--- Information shown ---

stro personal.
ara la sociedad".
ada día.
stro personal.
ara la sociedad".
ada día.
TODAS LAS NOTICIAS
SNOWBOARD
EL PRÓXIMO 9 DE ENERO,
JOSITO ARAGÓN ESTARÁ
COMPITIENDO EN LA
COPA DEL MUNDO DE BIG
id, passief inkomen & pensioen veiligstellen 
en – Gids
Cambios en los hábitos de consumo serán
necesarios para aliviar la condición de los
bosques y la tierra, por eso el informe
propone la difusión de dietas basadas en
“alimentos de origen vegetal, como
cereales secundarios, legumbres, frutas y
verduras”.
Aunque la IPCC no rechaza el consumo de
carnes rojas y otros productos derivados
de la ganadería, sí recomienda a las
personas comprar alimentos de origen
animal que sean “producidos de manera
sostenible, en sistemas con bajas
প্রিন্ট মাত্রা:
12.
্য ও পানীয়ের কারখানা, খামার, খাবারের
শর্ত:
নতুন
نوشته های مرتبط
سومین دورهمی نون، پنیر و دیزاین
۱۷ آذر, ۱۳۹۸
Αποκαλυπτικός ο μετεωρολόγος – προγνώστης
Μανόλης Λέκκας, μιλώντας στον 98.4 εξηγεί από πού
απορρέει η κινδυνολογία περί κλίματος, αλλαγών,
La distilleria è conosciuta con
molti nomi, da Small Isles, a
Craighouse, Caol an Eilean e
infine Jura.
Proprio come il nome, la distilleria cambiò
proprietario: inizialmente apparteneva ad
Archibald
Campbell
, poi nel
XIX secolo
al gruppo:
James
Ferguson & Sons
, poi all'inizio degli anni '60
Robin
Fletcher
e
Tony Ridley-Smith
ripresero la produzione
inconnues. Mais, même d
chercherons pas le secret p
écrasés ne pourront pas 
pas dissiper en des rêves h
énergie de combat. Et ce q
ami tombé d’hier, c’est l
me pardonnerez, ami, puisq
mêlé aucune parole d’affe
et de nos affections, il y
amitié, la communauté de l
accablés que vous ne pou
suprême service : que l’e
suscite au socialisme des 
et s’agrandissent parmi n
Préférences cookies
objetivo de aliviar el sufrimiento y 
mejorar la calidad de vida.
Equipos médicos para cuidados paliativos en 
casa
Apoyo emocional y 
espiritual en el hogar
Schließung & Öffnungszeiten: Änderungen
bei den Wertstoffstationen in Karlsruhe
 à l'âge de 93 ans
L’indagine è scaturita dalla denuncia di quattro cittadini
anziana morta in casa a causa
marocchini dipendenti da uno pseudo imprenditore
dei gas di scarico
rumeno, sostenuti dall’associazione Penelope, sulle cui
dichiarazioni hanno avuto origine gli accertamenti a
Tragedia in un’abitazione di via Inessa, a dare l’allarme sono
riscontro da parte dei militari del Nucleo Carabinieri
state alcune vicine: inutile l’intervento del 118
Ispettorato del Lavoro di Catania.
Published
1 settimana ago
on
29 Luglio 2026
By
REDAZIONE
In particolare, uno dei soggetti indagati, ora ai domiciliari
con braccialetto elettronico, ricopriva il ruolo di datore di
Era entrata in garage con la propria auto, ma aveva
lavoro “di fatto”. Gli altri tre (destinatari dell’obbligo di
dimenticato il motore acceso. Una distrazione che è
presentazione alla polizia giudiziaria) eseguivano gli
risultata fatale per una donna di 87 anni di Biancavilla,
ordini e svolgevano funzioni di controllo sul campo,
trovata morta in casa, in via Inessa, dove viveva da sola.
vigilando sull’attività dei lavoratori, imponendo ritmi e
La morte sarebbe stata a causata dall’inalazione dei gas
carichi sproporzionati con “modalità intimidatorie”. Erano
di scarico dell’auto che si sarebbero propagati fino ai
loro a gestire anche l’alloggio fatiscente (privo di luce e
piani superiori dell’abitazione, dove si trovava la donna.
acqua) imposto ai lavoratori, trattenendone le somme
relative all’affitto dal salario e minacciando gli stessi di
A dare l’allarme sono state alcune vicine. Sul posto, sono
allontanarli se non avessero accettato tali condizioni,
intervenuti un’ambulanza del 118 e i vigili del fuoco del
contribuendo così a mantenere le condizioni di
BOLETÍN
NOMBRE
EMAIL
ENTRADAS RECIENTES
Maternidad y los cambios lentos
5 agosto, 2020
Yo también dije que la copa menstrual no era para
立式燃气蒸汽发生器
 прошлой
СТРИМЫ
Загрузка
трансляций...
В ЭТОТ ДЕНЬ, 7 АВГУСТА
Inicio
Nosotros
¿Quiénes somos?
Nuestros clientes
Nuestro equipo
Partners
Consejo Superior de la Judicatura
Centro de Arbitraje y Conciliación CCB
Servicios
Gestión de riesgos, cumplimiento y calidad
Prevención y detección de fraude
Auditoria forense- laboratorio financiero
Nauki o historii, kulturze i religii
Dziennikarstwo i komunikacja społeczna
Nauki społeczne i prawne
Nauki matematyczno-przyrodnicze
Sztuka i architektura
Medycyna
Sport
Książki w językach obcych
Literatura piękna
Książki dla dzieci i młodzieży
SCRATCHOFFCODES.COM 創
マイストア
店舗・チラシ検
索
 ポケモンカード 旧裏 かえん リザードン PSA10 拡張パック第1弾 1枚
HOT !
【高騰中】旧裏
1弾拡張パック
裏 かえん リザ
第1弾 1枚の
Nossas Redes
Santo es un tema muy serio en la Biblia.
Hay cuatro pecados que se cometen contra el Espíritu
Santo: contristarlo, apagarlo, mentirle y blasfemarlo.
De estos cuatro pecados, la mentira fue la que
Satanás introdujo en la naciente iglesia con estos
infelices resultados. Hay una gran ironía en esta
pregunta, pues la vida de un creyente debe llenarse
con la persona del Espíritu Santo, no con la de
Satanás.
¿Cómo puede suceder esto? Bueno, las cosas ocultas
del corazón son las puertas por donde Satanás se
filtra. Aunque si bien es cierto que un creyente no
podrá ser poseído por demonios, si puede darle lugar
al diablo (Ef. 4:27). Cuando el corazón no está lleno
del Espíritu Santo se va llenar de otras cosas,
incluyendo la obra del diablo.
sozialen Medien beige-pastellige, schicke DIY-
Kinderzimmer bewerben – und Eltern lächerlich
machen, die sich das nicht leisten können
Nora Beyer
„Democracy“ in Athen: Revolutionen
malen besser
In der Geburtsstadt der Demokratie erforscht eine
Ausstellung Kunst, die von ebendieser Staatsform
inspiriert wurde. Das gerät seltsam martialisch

---

Task instructions.
Look through the listing and return each line containing the word "para".

Response to the exercise.
necesarios para aliviar la condición de los
Equipos médicos para cuidados paliativos en 
Yo también dije que la copa menstrual no era para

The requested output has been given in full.